Nothing in the data is to be left out; copy it exactly.
═══ Supplied records
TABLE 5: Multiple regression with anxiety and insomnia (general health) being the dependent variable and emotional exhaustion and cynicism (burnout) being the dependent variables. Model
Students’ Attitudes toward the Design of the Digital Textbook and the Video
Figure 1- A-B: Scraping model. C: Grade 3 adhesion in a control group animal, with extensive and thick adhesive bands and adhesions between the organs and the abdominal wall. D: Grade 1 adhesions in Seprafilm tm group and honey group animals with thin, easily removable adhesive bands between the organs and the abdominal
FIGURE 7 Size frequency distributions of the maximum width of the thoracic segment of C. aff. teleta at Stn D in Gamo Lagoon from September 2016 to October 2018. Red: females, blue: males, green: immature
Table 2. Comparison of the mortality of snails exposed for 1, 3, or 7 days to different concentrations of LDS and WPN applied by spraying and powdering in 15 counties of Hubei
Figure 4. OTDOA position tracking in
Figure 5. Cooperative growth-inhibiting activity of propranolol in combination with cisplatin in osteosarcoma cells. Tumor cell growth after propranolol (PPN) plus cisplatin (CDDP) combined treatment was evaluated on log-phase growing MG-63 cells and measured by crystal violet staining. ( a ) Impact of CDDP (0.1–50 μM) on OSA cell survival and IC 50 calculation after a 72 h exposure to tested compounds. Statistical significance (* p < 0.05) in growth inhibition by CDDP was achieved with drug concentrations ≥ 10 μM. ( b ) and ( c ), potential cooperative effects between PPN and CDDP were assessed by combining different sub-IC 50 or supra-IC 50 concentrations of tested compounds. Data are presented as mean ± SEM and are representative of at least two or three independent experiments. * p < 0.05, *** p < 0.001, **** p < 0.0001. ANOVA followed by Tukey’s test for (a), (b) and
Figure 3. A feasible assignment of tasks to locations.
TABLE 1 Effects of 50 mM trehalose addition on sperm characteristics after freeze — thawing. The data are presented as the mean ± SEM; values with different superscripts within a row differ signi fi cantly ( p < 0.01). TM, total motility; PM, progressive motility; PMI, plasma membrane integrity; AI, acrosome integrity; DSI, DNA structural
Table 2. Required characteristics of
══════
### Exercise solution
TABLE 5: Multiple regression with anxiety and insomnia (general health) being the dependent variable and emotional exhaustion and cynicism (burnout) being the dependent variables. Model
Students’ Attitudes toward the Design of the Digital Textbook and the Video
Figure 1- A-B: Scraping model. C: Grade 3 adhesion in a control group animal, with extensive and thick adhesive bands and adhesions between the organs and the abdominal wall. D: Grade 1 adhesions in Seprafilm tm group and honey group animals with thin, easily removable adhesive bands between the organs and the abdominal
FIGURE 7 Size frequency distributions of the maximum width of the thoracic segment of C. aff. teleta at Stn D in Gamo Lagoon from September 2016 to October 2018. Red: females, blue: males, green: immature
Table 2. Comparison of the mortality of snails exposed for 1, 3, or 7 days to different concentrations of LDS and WPN applied by spraying and powdering in 15 counties of Hubei
Figure 4. OTDOA position tracking in
Figure 5. Cooperative growth-inhibiting activity of propranolol in combination with cisplatin in osteosarcoma cells. Tumor cell growth after propranolol (PPN) plus cisplatin (CDDP) combined treatment was evaluated on log-phase growing MG-63 cells and measured by crystal violet staining. ( a ) Impact of CDDP (0.1–50 μM) on OSA cell survival and IC 50 calculation after a 72 h exposure to tested compounds. Statistical significance (* p < 0.05) in growth inhibition by CDDP was achieved with drug concentrations ≥ 10 μM. ( b ) and ( c ), potential cooperative effects between PPN and CDDP were assessed by combining different sub-IC 50 or supra-IC 50 concentrations of tested compounds. Data are presented as mean ± SEM and are representative of at least two or three independent experiments. * p < 0.05, *** p < 0.001, **** p < 0.0001. ANOVA followed by Tukey’s test for (a), (b) and
Figure 3. A feasible assignment of tasks to locations.
TABLE 1 Effects of 50 mM trehalose addition on sperm characteristics after freeze — thawing. The data are presented as the mean ± SEM; values with different superscripts within a row differ signi fi cantly ( p < 0.01). TM, total motility; PM, progressive motility; PMI, plasma membrane integrity; AI, acrosome integrity; DSI, DNA structural
Table 2. Required characteristics of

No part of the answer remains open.